Reform dringend nötig

Pflege: „In ein paar Jahren haben wir Super-GAU“

Österreich
25.06.2021 17:40

2050 ist jeder Zehnte von uns älter als 80. 2030 - also in knapp zehn Jahren bereits - fehlen uns je nach Schätzung zwischen 75.000 und 100.000 Pflegekräfte. Und der Personalmangel ist bei Weitem nicht die einzige Baustelle im Pflegebereich. Ob wir die Kurve noch kratzen, bespricht krone.tv-Journalistin Damita Pressl diese Woche bei „Moment Mal“ mit Teresa Millner-Kurzbauer, die bei der Volkshilfe den Fachbereich Pflege und Betreuung leitet, sowie mit Markus Golla, der an der Fachhochschule Krems das Institut für Pflegewissenschaft leitet.

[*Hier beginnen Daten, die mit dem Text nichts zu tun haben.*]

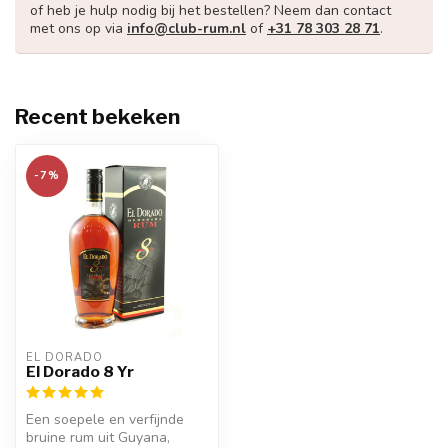
of heb je hulp nodig bij het bestellen? Neem dan contact
met ons op via
info@club-rum.nl
of
+31 78 303 28 71
.
Recent bekeken
-7%
EL DORADO
El Dorado 8 Yr
Een soepele en verfijnde
bruine rum uit Guyana,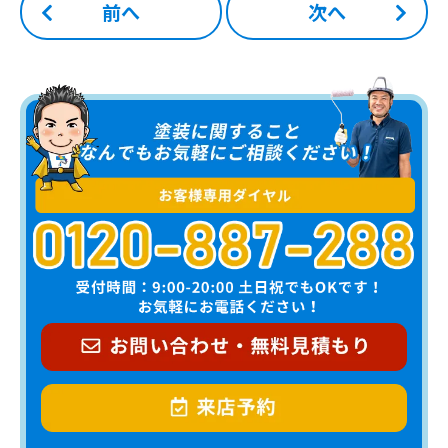
前へ
次へ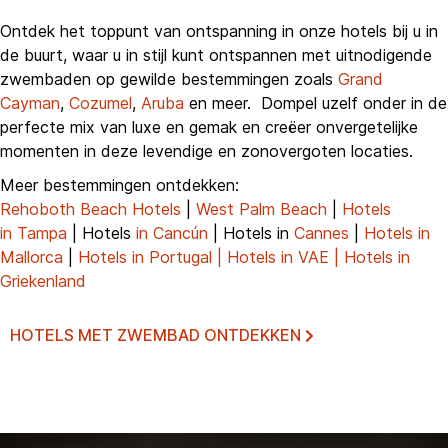
Ontdek het toppunt van ontspanning in onze hotels bij u in
de buurt, waar u in stijl kunt ontspannen met uitnodigende
zwembaden op gewilde bestemmingen zoals
Grand
Cayman
,
Cozumel
,
Aruba
en meer. Dompel uzelf onder in de
perfecte mix van luxe en gemak en creëer onvergetelijke
momenten in deze levendige en zonovergoten locaties.
Meer bestemmingen ontdekken:
Rehoboth Beach Hotels
|
West Palm Beach
|
Hotels
in
Tampa
| Hotels
in Cancún
| Hotels in
Cannes
|
Hotels in
Mallorca
|
Hotels in Portugal |
Hotels in VAE | Hotels in
Griekenland
HOTELS MET ZWEMBAD ONTDEKKEN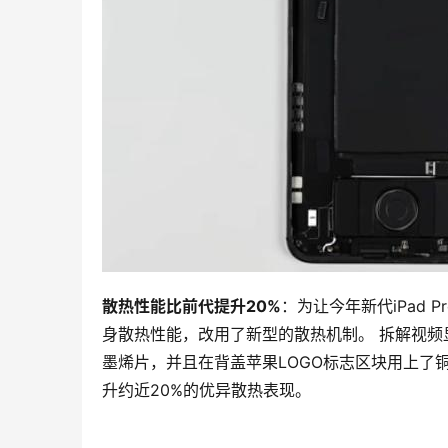
散热性能比前代提升20%
：为让今年新代iPad
身散热性能，改用了新型的散热机制。 拆解视频显示
墨烯片，并且在背盖苹果LOGO标志区块用上了铜金
升约近20%的优异散热表现。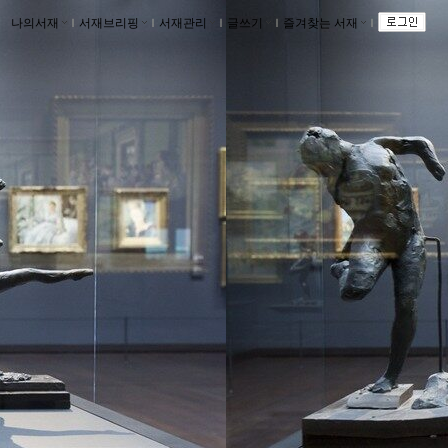
나의서재
ｌ
서재브리핑
ｌ
서재관리
ｌ
글쓰기
ｌ
즐겨찾는 서재
ｌ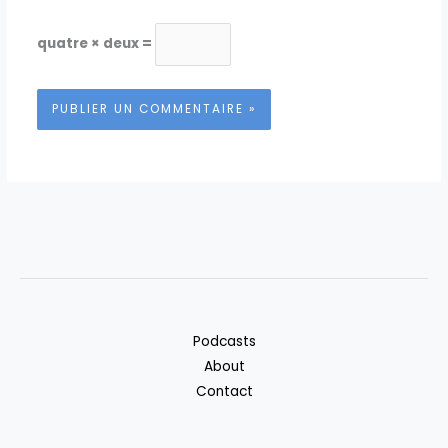
quatre × deux =
Podcasts
About
Contact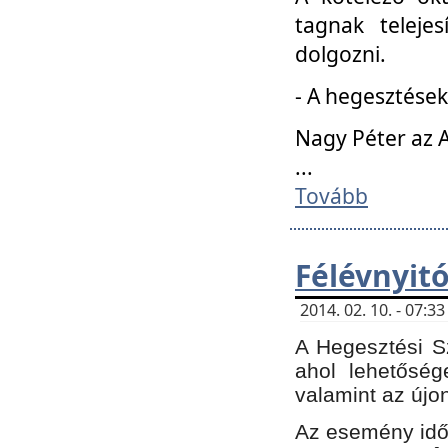
tagnak teleje
dolgozni.
- A hegesztések
Nagy Péter az A
...
Tovább
Félévnyit
2014. 02. 10. - 07:
A Hegesztési Sz
ahol lehetőség
valamint az újo
Az esemény időp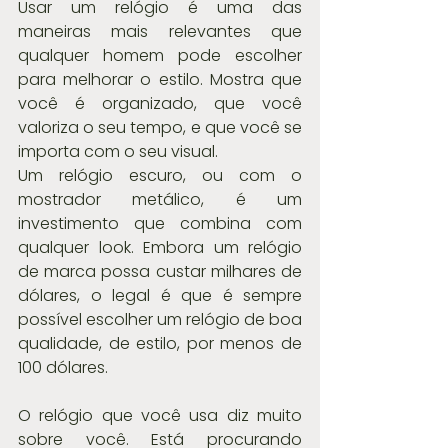
Usar um relógio é uma das 
maneiras mais relevantes que 
qualquer homem pode escolher 
para melhorar o estilo. Mostra que 
você é organizado, que você 
valoriza o seu tempo, e que você se 
importa com o seu visual.
Um relógio escuro, ou com o 
mostrador metálico, é um 
investimento que combina com 
qualquer look. Embora um relógio 
de marca possa custar milhares de 
dólares, o legal é que é sempre 
possível escolher um relógio de boa 
qualidade, de estilo, por menos de 
100 dólares.
O relógio que você usa diz muito 
sobre você. Está procurando 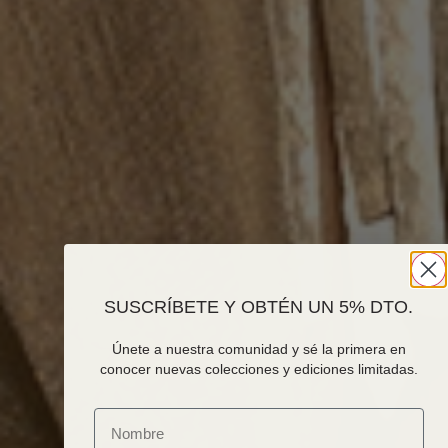
SUSCRÍBETE Y OBTÉN UN 5% DTO.
Únete a nuestra comunidad y sé la primera en
conocer nuevas colecciones y ediciones limitadas.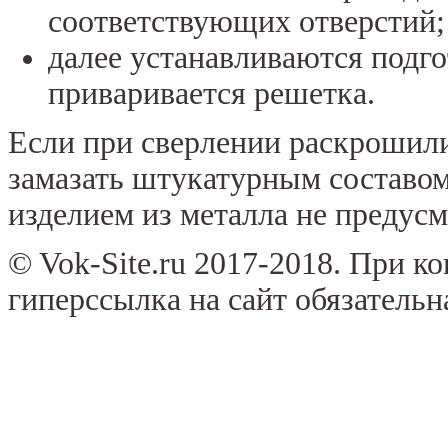
соответствующих отверстий;
далее устанавливаются подг
приваривается решетка.
Если при сверлении раскрошил
замазать штукатурным составом.
изделием из металла не предусм
© Vok-Site.ru 2017-2018. При к
гиперссылка на сайт обязательн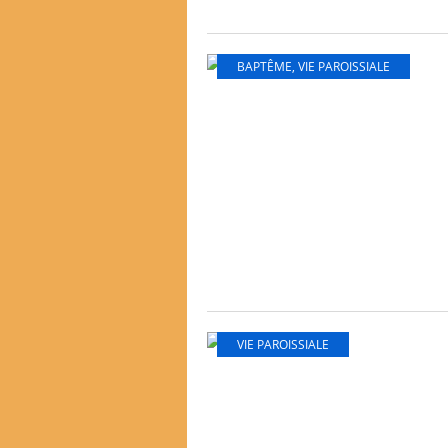
BAPTÊME
,
VIE PAROISSIALE
VIE PAROISSIALE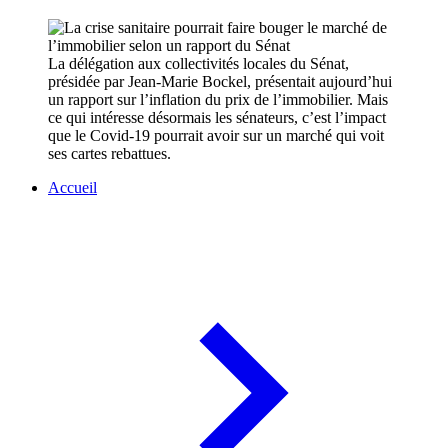
La délégation aux collectivités locales du Sénat,
présidée par Jean-Marie Bockel, présentait aujourd’hui
un rapport sur l’inflation du prix de l’immobilier. Mais
ce qui intéresse désormais les sénateurs, c’est l’impact
que le Covid-19 pourrait avoir sur un marché qui voit
ses cartes rebattues.
Accueil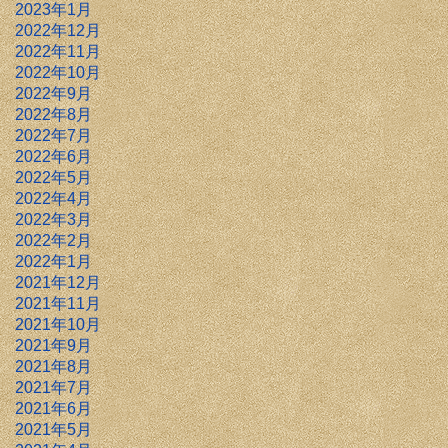
2023年1月
2022年12月
2022年11月
2022年10月
2022年9月
2022年8月
2022年7月
2022年6月
2022年5月
2022年4月
2022年3月
2022年2月
2022年1月
2021年12月
2021年11月
2021年10月
2021年9月
2021年8月
2021年7月
2021年6月
2021年5月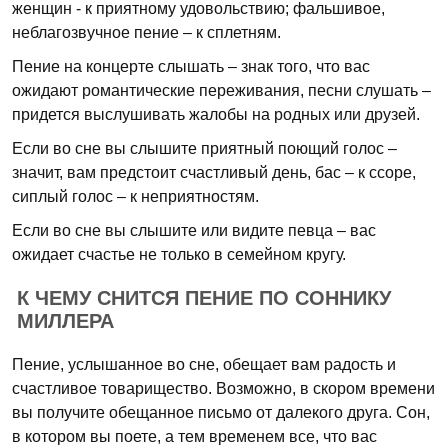
женщин - к приятному удовольствию; фальшивое,
неблагозвучное пение – к сплетням.
Пение на концерте слышать – знак того, что вас
ожидают романтические переживания, песни слушать –
придется выслушивать жалобы на родных или друзей.
Если во сне вы слышите приятный поющий голос –
значит, вам предстоит счастливый день, бас – к ссоре,
сиплый голос – к неприятностям.
Если во сне вы слышите или видите певца – вас
ожидает счастье не только в семейном кругу.
К ЧЕМУ СНИТСЯ ПЕНИЕ ПО СОННИКУ
МИЛЛЕРА
Пение, услышанное во сне, обещает вам радость и
счастливое товарищество. Возможно, в скором времени
вы получите обещанное письмо от далекого друга. Сон,
в котором вы поете, а тем временем все, что вас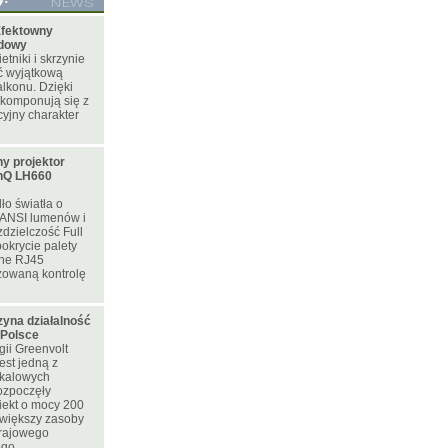
fektowny
odowy
tniki i skrzynie
ć wyjątkową
lkonu. Dzięki
 komponują się z
yjny charakter
y projektor
nQ LH660
ło światła o
 ANSI lumenów i
zdzielczość Full
okrycie palety
ne RJ45
zowaną kontrolę
zyna działalność
 Polsce
ii Greenvolt
est jedną z
skalowych
rozpoczęły
iekt o mocy 200
większy zasoby
krajowego
ego.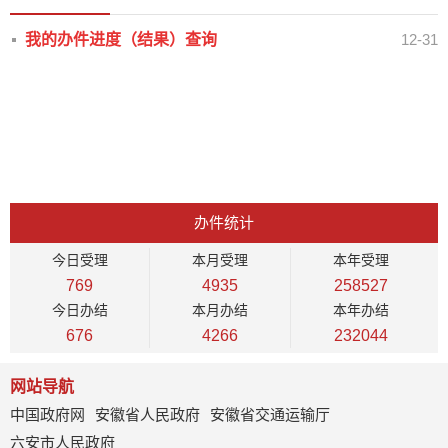
我的办件进度（结果）查询
12-31
办件统计
今日
受理
本月
受理
本年
受理
769
4935
258527
今日
办结
本月
办结
本年
办结
676
4266
232044
网站导航
中国政府网
安徽省人民政府
安徽省交通运输厅
六安市人民政府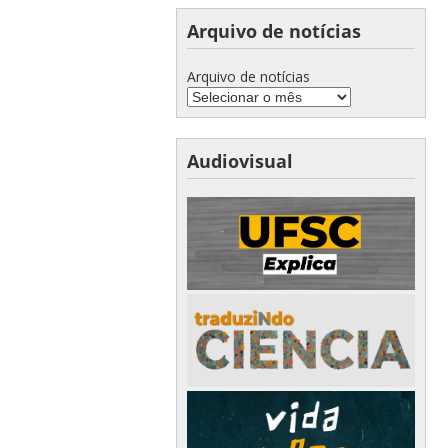
Arquivo de notícias
Arquivo de notícias
Audiovisual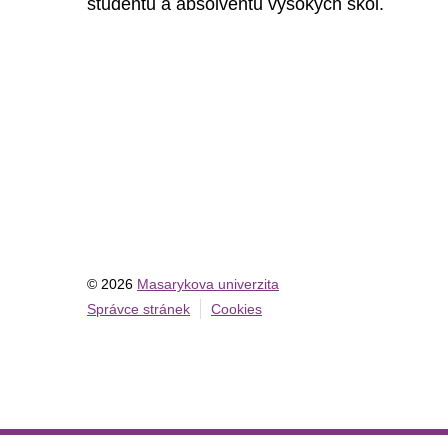
studentů a absolventů vysokých škol.
© 2026
Masarykova univerzita
Správce stránek
Cookies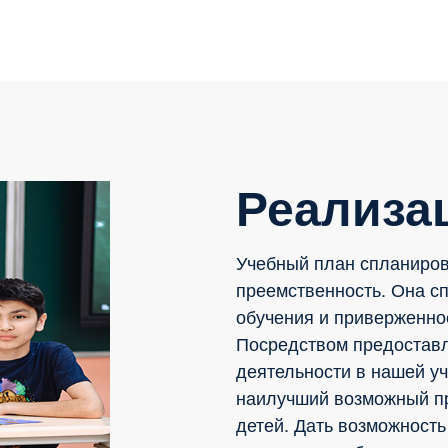
Реализа
Учебный план спланиров
преемственность. Она с
обучения и приверженно
Посредством предоставл
деятельности в нашей у
наилучший возможный пр
детей. Дать возможность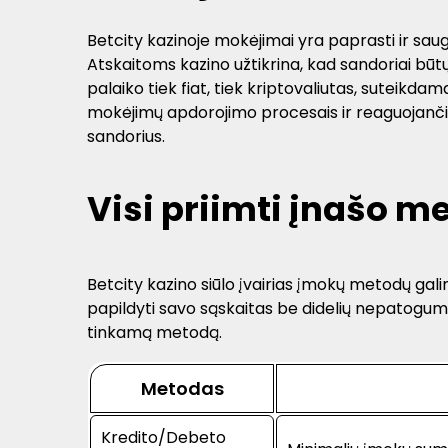
Betcity kazinoje mokėjimai yra paprasti ir saugūs
Atskaitoms kazino užtikrina, kad sandoriai būtų
palaiko tiek fiat, tiek kriptovaliutas, suteikd
mokėjimų apdorojimo procesais ir reaguojančia p
sandorius.
Visi priimti įnašo m
Betcity kazino siūlo įvairias įmokų metodų gali
papildyti savo sąskaitas be didelių nepatogumų.
tinkamą metodą.
Metodas
Kredito/Debeto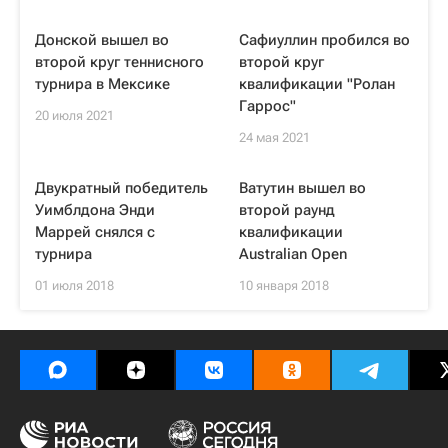
Донской вышел во
Сафиуллин пробился во
второй круг теннисного
второй круг
турнира в Мексике
квалификации "Ролан
Гаррос"
20 июля 2021
24 мая 2021
Двукратный победитель
Ватутин вышел во
Уимблдона Энди
второй раунд
Маррей снялся с
квалификации
турнира
Australian Open
01 июля 2018
10 января 2018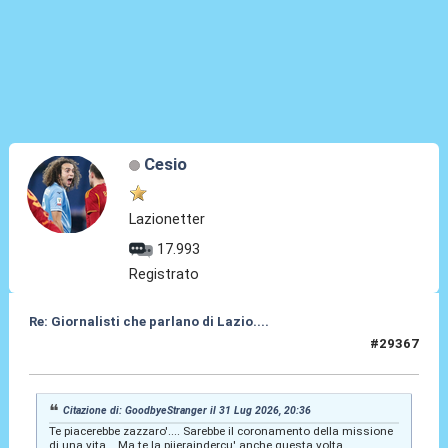
Cesio
Lazionetter
17.993
Registrato
Re: Giornalisti che parlano di Lazio....
#29367
31 Lug 2026, 21:07
Citazione di: GoodbyeStranger il 31 Lug 2026, 20:36
Te piacerebbe zazzaro'.... Sarebbe il coronamento della missione
di una vita... Ma te la pijeraindercu' anche questa volta.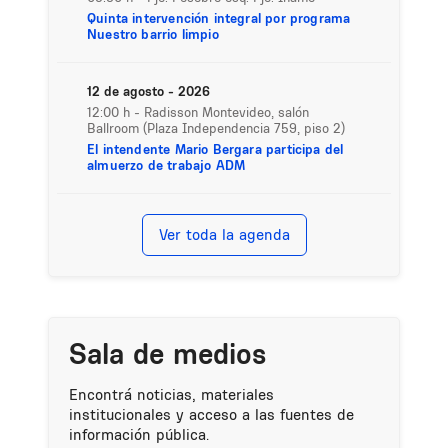
Quinta intervención integral por programa
Nuestro barrio limpio
12 de agosto - 2026
12:00 h
- Radisson Montevideo, salón
Ballroom (Plaza Independencia 759, piso 2)
El intendente Mario Bergara participa del
almuerzo de trabajo ADM
Ver toda la agenda
Sala de medios
Encontrá noticias, materiales
institucionales y acceso a las fuentes de
información pública.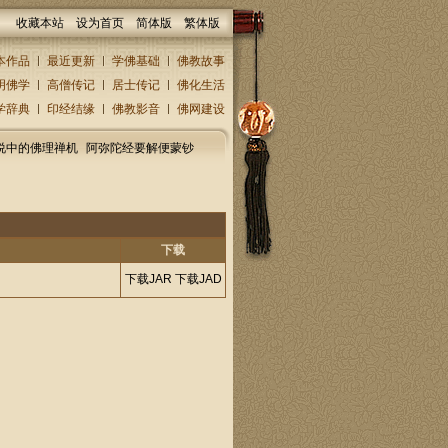
收藏本站
设为首页
简体版
繁体版
本作品
最近更新
学佛基础
佛教故事
明佛学
高僧传记
居士传记
佛化生活
学辞典
印经结缘
佛教影音
佛网建设
说中的佛理禅机
阿弥陀经要解便蒙钞
下载
下载JAR
下载JAD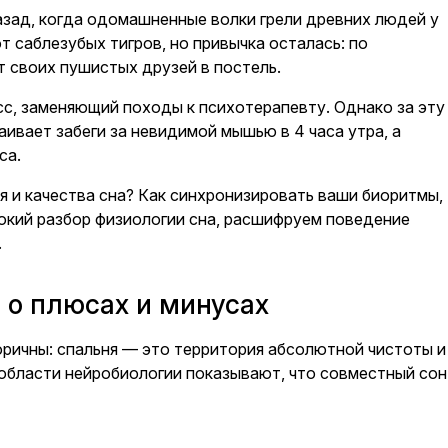
азад, когда одомашненные волки грели древних людей у
т саблезубых тигров, но привычка осталась: по
 своих пушистых друзей в постель.
сс, заменяющий походы к психотерапевту. Однако за эту
ивает забеги за невидимой мышью в 4 часа утра, а
са.
я и качества сна? Как синхронизировать ваши биоритмы,
окий разбор физиологии сна, расшифруем поведение
.
а о плюсах и минусах
оричны: спальня — это территория абсолютной чистоты и
 области нейробиологии показывают, что совместный сон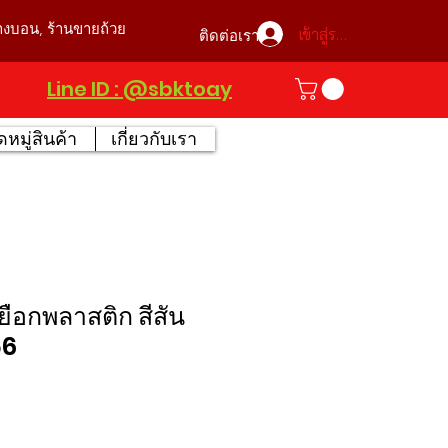
บางบอน, ร้านขายถ้วย
เข้าสู่ระบบ
ติดต่อเรา
Line ID : @sbktoay
หมู่สินค้า
เกี่ยวกับเรา
ยือกพลาสติก สีสัน
56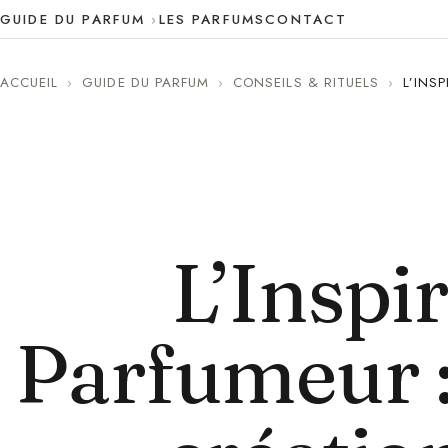
GUIDE DU PARFUM
LES PARFUMS
CONTACT
ACCUEIL
›
GUIDE DU PARFUM
›
CONSEILS & RITUELS
›
L’INS
L’Inspi
Parfumeur :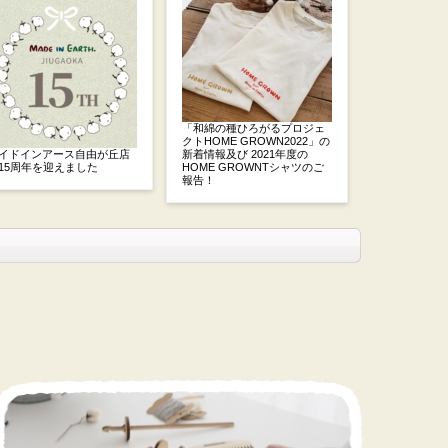
「和綿の種ひろがるプロジェ
クトHOME GROWN2022」の
イドインアース自由が丘店
新着情報及び 2021年度の
15周年を迎えました
HOME GROWNTシャツのご
報告！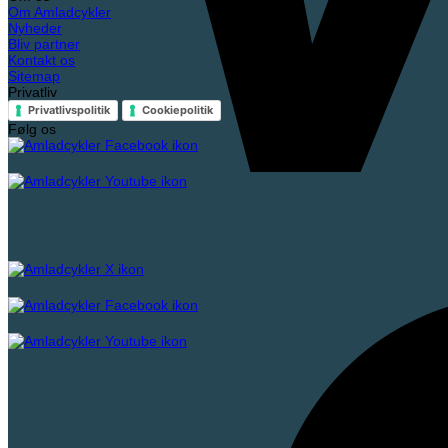
Om Amladcykler
Nyheder
Bliv partner
Kontakt os
Sitemap
Privatliv
Privatlivspolitik
Cookiepolitik
Følg os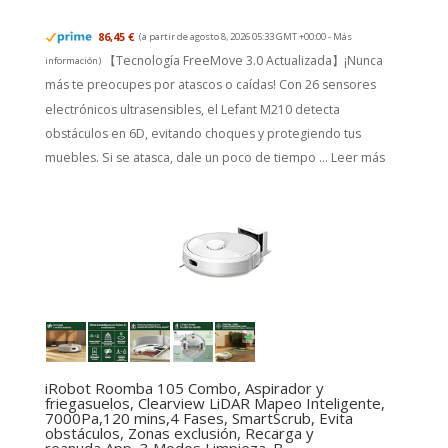
86,45 €
(a partir de agosto 8, 2026 05:33 GMT +00:00 -
Más
【Tecnología FreeMove 3.0 Actualizada】¡Nunca
información
)
más te preocupes por atascos o caídas! Con 26 sensores
electrónicos ultrasensibles, el Lefant M210 detecta
obstáculos en 6D, evitando choques y protegiendo tus
muebles. Si se atasca, dale un poco de tiempo ...
Leer más
iRobot Roomba 105 Combo, Aspirador y
friegasuelos, Clearview LiDAR Mapeo Inteligente,
7000Pa,120 mins,4 Fases, SmartScrub, Evita
obstáculos, Zonas exclusión, Recarga y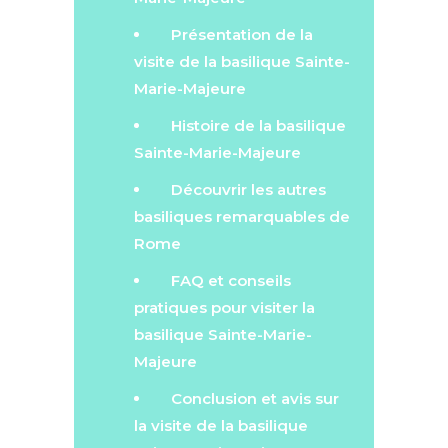
Présentation de la
visite de la basilique Sainte-
Marie-Majeure
Histoire de la basilique
Sainte-Marie-Majeure
Découvrir les autres
basiliques remarquables de
Rome
FAQ et conseils
pratiques pour visiter la
basilique Sainte-Marie-
Majeure
Conclusion et avis sur
la visite de la basilique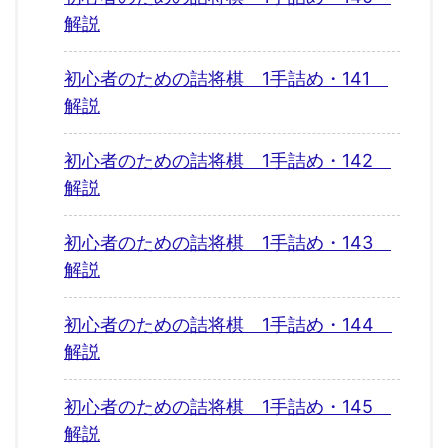
解説
初心者のための詰将棋 1手詰め・141
解説
初心者のための詰将棋 1手詰め・142
解説
初心者のための詰将棋 1手詰め・143
解説
初心者のための詰将棋 1手詰め・144
解説
初心者のための詰将棋 1手詰め・145
解説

„Pflegende Angehörige rufen an und erzählen, dass ihre an Demenz erkrankte Pflegeperson wieder weggelaufen ist und sie überfordert sind. Die Kolleginnen müssen viele Überstunden und zusätzliche Dienste machen“, erzählt Millner-Kurzbauer aus der Praxis. Der Reformbedarf sei spürbar. Dennoch: „Die 100.000 werden wir nicht finden; das muss ich ganz ehrlich sagen“, sagt Golla. Es sei nicht jeder für die Pflege geeignet, und man könne auch niemanden zwangsrekrutieren, da könne der Beruf noch so attraktiv sein. Attraktiver werden müsse er aber jedenfalls, sagt Millner-Kurzbauer, und nennt etwa das Gehalt, das Image und einen einfachen Umstieg in die Pflege als Punkte: „Was uns als Bevölkerung die Pflege wert ist, spiegelt sich im Personal wider.“ Sie habe im Jahr 2000 diplomiert - Personalmangel sei damals schon ein Thema gewesen. „Bis dato hat sich auch nichts geändert. Und in ein paar Jahren haben wir den Super-GAU“, so Millner-Kurzbauer.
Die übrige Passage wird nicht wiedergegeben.